Enbridge Energy Inc. has launched plans for a pipeline to give Canadian oil access to the key Gulf refinery market, and alleviate a backlog that has plagued a major hub in Oklahoma.
The company, along with Enterprise Products Partners LP, announced plans to build a pipeline linking Cushing, Okla., with refineries on the Texas Gulf Coast. Both Enbridge and Enterprise recently shelved similar separate proposals, and are instead joining forces to compete against TransCanada Inc.’s proposed Keystone XL line.
Enbridge’s planned Wrangler pipeline will compete for customers with Keystone XL, and TransCanada says Enbridge’s new line isn’t necessary. But as production from Canada’s oil sands and other prolific plays such as the Bakken continues to grow, experts predict there will be room for both pipelines. Enbridge and TransCanada argue their new lines will help boost the price North American oil companies receive for their crude because they will be able to reach a new market.
Enbridge may have an easier time with Wrangler than TransCanada is having with Keystone XL, which is facing opposition from environmental groups and some politicians. Unlike Keystone XL, Wrangler does not need approval from the Obama administration because the pipeline does not cross the border between Canada and the United States. The Wrangler line will cost about $1.5-billion to $2-billion to build, while TransCanada expects to spend about $7-billion on Keystone.

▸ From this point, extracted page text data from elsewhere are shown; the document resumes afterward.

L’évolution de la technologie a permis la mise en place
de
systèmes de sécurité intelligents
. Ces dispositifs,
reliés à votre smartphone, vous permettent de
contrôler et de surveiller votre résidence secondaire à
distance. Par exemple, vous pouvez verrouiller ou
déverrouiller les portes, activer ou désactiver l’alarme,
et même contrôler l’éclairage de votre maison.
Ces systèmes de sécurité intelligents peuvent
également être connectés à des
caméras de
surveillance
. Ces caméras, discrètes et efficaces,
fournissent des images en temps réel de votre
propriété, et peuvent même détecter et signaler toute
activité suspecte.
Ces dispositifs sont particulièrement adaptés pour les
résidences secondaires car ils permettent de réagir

Wrangler will be geared to companies producing light and medium crude oil. Keystone is focused on heavy oil from northern Alberta.

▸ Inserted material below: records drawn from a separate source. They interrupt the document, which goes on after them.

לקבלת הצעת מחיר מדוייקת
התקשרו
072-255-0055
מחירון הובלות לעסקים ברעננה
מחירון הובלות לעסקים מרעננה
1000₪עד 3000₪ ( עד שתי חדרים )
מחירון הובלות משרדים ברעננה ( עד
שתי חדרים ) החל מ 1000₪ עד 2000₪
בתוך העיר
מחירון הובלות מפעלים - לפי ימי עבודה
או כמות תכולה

“There will be a need for a new pipeline, whether an expansion of Keystone XL or the addition of [Wrangler]” said Chad Friess, an analyst at UBS Securities Inc. “Long-term it is definitely needed.”
Lanny Pendill, a senior analyst at Edward Jones, believes that even though there is plenty of pipeline room in the region now, and new infrastructure will not immediately be used at full capacity, shippers would be wise to sign long-term contracts now. “Keystone alone is not going to cut it,” he said.
TransCanada, however, believes its line will be enough to satisfy demand for Canadian oil transportation needs to the area. “We don’t believe there is a need for Wrangler,” TransCanada spokesman Terry Cunha said. “Our project is already committed with contracts,” he said.
“We believe the market has spoken, ” he added. Wrangler, he notes, has not even started the process to sign shippers.
Keystone XL would be a 2,673-kilometre effort, connecting Alberta directly to refinery complexes in Texas, moving 830,000 barrels of oil a day. By contrast, Wrangler would start at Enbridge’s existing Cushing terminal and stretch 800 kilometres south to a storage facility controlled by Enterprise in Harris County, Tex. The line would “closely” follow existing pipeline corridors, transporting about 800,000 barrels a day, the companies said. New storage and a 137-kilometre pipeline to the Beaumont/Port Arthur refining centre are also part of the joint venture.
Enbridge and Enterprise said their previous proposals were warmly welcomed by shippers, although no contracts were signed. This project, they argue, offers more than their original proposals, including a larger pipeline, more storage space, and access to more refineries.
Wrangler will “accommodate the constrained medium-to-light crude oil currently stranded at Cushing and priced at a substantial discount to the oil imports that account for most of the supply being used by Gulf Coast refiners,” Enbridge and Enterprise said. However, Mr. Friess said the glut of oil at Cushing that had been dragging down the price of West Texas intermediate is no longer there. While he discounts the notion of excess oil in Oklahoma, he still believes future production and demand will make Wrangler necessary.